There is a tradition that seems something from a different age, and one I never experienced when I was young, the family vacation. I have reached a point in my life when things are different and I can afford to take the traditional sabbatical. I choose to do so at the lake. I find the parenthetical pause useful in a life flooded with too much to do. Here, things slow down. In Brigadoon-style, life is lived in episodes.
I visited the lake in September and I always stayed the full month. Though not quite deserted, the population of the tiny town was certainly much reduced. Dinner did not require reservations, and the lake was not crowded with water sports, barking dogs and screaming children. It was quiet. And I loved the feel of fall creeping into the early morning air. It was my time. You see, I am a writer. For one month I was free of marketing, editors, illustrators and all the other paraphernalia of life. Just me and my laptop in a lakeside cabin in the fall.
I was not completely oblivious to the other inhabitants of the town.

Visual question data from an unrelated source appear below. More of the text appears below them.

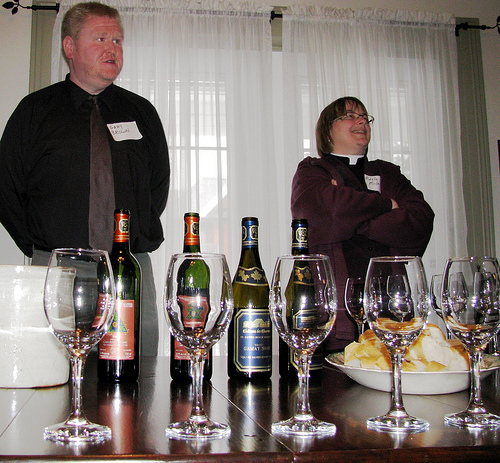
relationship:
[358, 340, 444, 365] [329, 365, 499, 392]
bread om bowl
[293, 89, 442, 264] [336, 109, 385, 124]
woman wearing glasses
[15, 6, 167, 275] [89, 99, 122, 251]
man wearing tie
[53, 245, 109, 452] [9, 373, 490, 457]
glass on top of table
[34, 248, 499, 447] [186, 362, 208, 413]
glasses has handle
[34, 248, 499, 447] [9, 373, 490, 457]
glasses on table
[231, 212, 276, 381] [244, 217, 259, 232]
bottle has top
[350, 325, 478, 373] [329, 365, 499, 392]
food inside bowl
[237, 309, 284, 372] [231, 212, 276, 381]
sticker on bottle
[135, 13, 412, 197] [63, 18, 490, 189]
curtains on window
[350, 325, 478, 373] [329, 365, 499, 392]
food on bowl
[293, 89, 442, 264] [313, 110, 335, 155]
woman has hair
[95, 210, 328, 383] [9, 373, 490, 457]
bottles on table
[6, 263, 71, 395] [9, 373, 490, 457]
canister on top of table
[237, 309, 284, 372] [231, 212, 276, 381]
sticker in front of bottle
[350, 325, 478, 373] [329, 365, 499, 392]
food in bowl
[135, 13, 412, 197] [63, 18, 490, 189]
curtains covered window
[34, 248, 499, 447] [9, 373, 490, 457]
glasses sitting on table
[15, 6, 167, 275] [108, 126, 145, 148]
man wearing name tag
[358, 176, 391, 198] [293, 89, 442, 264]
name tag on woman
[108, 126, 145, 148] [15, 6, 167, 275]
name tag on man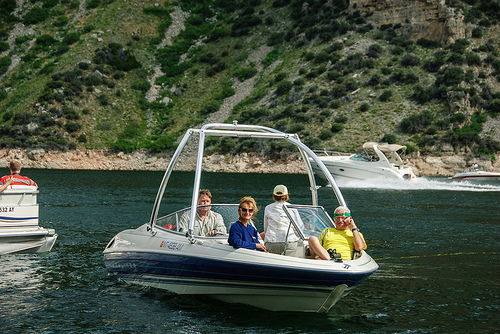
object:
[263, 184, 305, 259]
people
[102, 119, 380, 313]
boat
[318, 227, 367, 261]
shirt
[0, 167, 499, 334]
water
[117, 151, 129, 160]
rock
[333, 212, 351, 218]
foilage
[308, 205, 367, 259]
man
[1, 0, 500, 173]
hill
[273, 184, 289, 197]
cap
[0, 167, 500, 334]
river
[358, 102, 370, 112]
bush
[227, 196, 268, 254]
woman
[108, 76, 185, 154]
grass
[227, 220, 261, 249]
top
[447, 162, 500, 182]
shore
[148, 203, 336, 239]
bar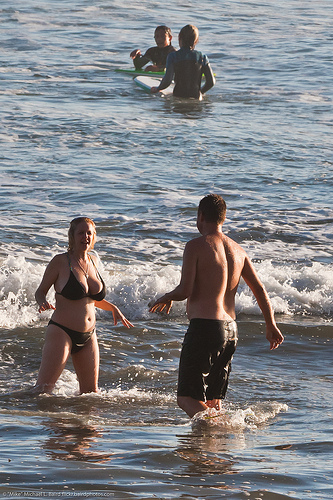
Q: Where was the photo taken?
A: At a beach.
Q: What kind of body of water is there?
A: An ocean.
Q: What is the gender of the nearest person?
A: Male.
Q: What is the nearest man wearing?
A: Shorts.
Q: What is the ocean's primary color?
A: Blue.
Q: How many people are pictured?
A: 4.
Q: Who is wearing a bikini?
A: Woman.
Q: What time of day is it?
A: Daytime.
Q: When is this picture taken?
A: At the beach.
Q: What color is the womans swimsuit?
A: Black.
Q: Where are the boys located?
A: In the back.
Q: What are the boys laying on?
A: Surfboard.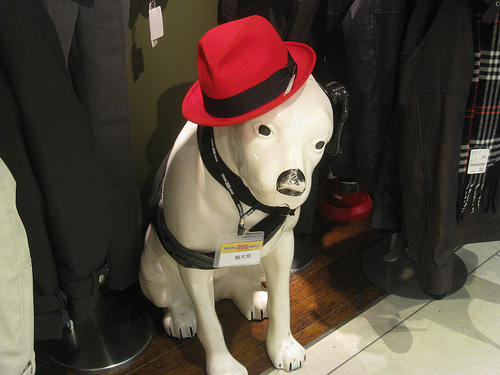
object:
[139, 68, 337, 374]
dog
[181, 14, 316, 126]
hat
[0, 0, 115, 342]
coat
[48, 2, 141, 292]
trouser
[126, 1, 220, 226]
wall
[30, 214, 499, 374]
ground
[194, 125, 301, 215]
neck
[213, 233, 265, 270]
tag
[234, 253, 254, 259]
name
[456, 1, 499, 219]
scarf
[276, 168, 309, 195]
nose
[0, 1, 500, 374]
store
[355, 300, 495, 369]
tile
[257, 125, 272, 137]
eye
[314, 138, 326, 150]
eye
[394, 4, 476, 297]
jacket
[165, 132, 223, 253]
shadow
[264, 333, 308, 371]
paw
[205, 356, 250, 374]
paw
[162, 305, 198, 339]
paw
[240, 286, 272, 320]
paw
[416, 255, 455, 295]
cuff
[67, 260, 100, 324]
cuff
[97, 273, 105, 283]
link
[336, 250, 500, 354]
shadow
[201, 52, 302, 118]
ribbon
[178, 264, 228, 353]
leg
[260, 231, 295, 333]
leg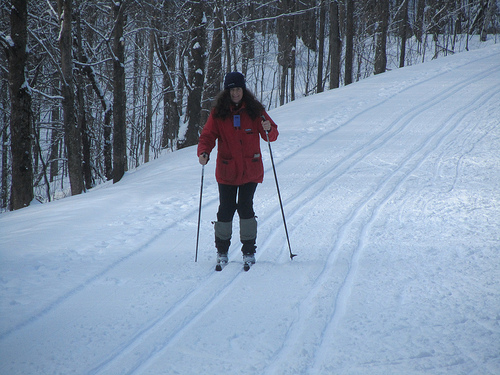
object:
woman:
[197, 68, 278, 273]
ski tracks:
[297, 85, 499, 374]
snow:
[6, 42, 496, 375]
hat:
[224, 70, 249, 89]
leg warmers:
[214, 220, 236, 252]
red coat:
[198, 91, 279, 185]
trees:
[1, 2, 499, 212]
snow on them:
[0, 2, 498, 213]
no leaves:
[0, 0, 500, 216]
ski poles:
[192, 163, 213, 262]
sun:
[2, 118, 498, 256]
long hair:
[212, 87, 267, 120]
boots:
[212, 238, 231, 272]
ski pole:
[263, 129, 298, 261]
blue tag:
[230, 111, 243, 129]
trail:
[3, 48, 498, 371]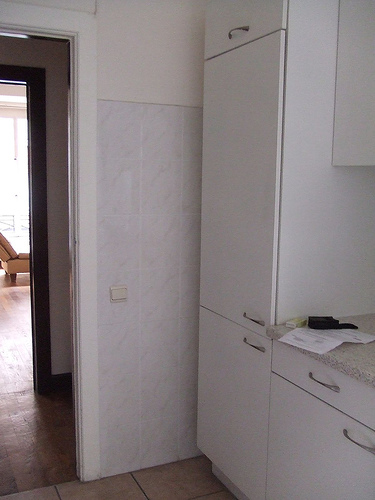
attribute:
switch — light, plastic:
[110, 281, 133, 305]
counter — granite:
[267, 312, 374, 390]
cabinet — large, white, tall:
[197, 30, 287, 337]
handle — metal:
[243, 308, 269, 332]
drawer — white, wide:
[270, 338, 374, 431]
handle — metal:
[308, 369, 339, 397]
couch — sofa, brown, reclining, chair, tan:
[0, 235, 33, 284]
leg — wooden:
[10, 270, 18, 283]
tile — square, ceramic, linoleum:
[136, 457, 229, 499]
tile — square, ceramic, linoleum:
[57, 469, 150, 498]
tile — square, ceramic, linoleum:
[0, 484, 59, 496]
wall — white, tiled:
[96, 100, 203, 481]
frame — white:
[68, 32, 101, 482]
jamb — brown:
[23, 82, 53, 398]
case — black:
[308, 312, 359, 333]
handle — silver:
[226, 24, 255, 38]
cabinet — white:
[203, 0, 285, 61]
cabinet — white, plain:
[195, 306, 275, 494]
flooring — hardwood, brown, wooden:
[2, 272, 33, 395]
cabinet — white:
[263, 375, 373, 498]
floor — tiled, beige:
[2, 459, 235, 498]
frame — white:
[1, 1, 98, 40]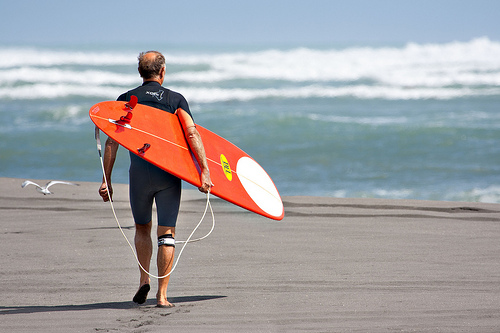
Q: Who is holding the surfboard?
A: The man.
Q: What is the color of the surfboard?
A: Orange.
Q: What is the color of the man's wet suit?
A: Black.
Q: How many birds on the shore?
A: One.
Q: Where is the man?
A: On the beach.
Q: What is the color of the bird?
A: White.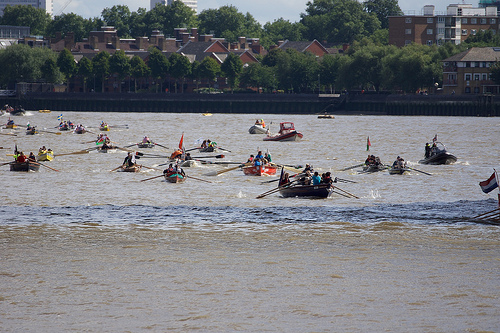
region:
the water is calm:
[78, 238, 235, 315]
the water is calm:
[71, 168, 246, 323]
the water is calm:
[129, 248, 293, 325]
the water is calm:
[186, 241, 259, 330]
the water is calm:
[155, 233, 247, 319]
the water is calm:
[161, 262, 232, 329]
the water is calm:
[136, 223, 218, 328]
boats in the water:
[46, 58, 457, 200]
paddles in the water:
[327, 179, 361, 213]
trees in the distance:
[248, 44, 348, 90]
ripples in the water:
[184, 206, 244, 251]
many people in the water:
[75, 106, 402, 251]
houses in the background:
[121, 21, 276, 86]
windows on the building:
[460, 11, 480, 41]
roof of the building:
[184, 36, 217, 53]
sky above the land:
[261, 3, 293, 18]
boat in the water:
[268, 126, 310, 150]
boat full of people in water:
[255, 160, 360, 223]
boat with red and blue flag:
[356, 131, 386, 186]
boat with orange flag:
[165, 132, 201, 169]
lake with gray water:
[62, 177, 343, 321]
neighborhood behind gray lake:
[65, 15, 337, 74]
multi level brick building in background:
[378, 2, 491, 72]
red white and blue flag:
[469, 161, 499, 213]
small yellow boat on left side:
[32, 141, 60, 171]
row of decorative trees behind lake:
[52, 49, 427, 96]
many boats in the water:
[4, 107, 476, 204]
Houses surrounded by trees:
[18, 13, 335, 86]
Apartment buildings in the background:
[383, 3, 499, 105]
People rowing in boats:
[278, 163, 338, 200]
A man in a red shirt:
[8, 145, 31, 172]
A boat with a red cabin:
[263, 118, 305, 145]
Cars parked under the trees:
[174, 80, 234, 96]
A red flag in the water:
[361, 132, 377, 154]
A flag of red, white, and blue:
[477, 164, 497, 208]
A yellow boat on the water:
[36, 143, 57, 163]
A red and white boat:
[238, 160, 280, 179]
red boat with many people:
[236, 150, 280, 179]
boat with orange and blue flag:
[355, 132, 383, 177]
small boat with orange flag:
[167, 130, 193, 170]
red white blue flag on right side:
[472, 159, 498, 219]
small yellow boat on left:
[28, 138, 63, 168]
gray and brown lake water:
[23, 198, 292, 328]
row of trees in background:
[53, 48, 432, 103]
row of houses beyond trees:
[55, 21, 332, 66]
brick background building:
[381, 6, 497, 51]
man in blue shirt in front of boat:
[305, 163, 325, 188]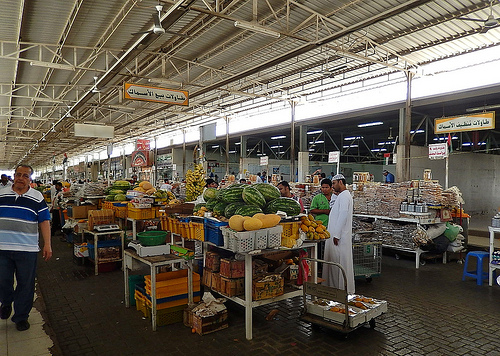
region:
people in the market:
[15, 150, 413, 332]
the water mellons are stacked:
[197, 180, 306, 215]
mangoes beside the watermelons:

After all, the place had a wealth of character material among the locals and the visitors. When writing seemed to come slowly I would tap out short cameo sketches of the people I met. Describing them and creating short story threads around them as I saw them that fall. I was having lunch on the deck at the local restaurant and searching for a subject when I noticed her.
She sat on a small stool with an artist pad on her lap. I wasn’t close enough to be sure, but it appeared that she was sketching something with charcoal or pencil. Her subject sat on a bench before her apparently lost in thought. Soon, the artist tore a sheet from her pad and handed it to her subject. The man stood, holding the sketch before him and started laughing. Pulling his wallet out he offered her some currency and I saw her shake her head. He shrugged and, still laughing, walked away.
As the days passed I saw the sketcher here and there, always with her stool, always sketching. Some of her clients appeared quite happy, some very sad. One even tore the sheet to tiny shreds and watched as the confetti floated on the wind to the water. The day came when it seemed time to visit the artist myself.
I found her not far from my cabin and near the public dock where my boat was moored. She wore a large straw hat that kept the sun from her eyes. It also kept her face in shadow making it difficult to estimate her age. She wore a long skirt and a blousy top reminiscent of another time. He hands were suntanned, rather delicate, and very nimble with her tools. She smiled at me as though she were expecting me and motioned toward the seat on the sunny side of the boat house.
She sat and began to draw. Time seemed to slow in the mid-day sun. I found myself lost in contemplation of life in general. I drifted to a state of might-have-been. Would life have been different if I had known this person sooner, never met that one, had children, a different career, a different childhood? What was it that made me who I was? Would any other life had changed that? I forgot the artist and drifted on a gently rolling sea of thought.
With a start I realized how far the sun had slid across the sky. Wondering if I had actually fallen asleep I shook myself and noticed the patiently waiting sketcher. She smiled and handed me the torn sheet from her pad. Taking it from her hand I looked at what she had created. I still don’t know if it is a good thing to know with certainty what your future holds or what it is that makes you you.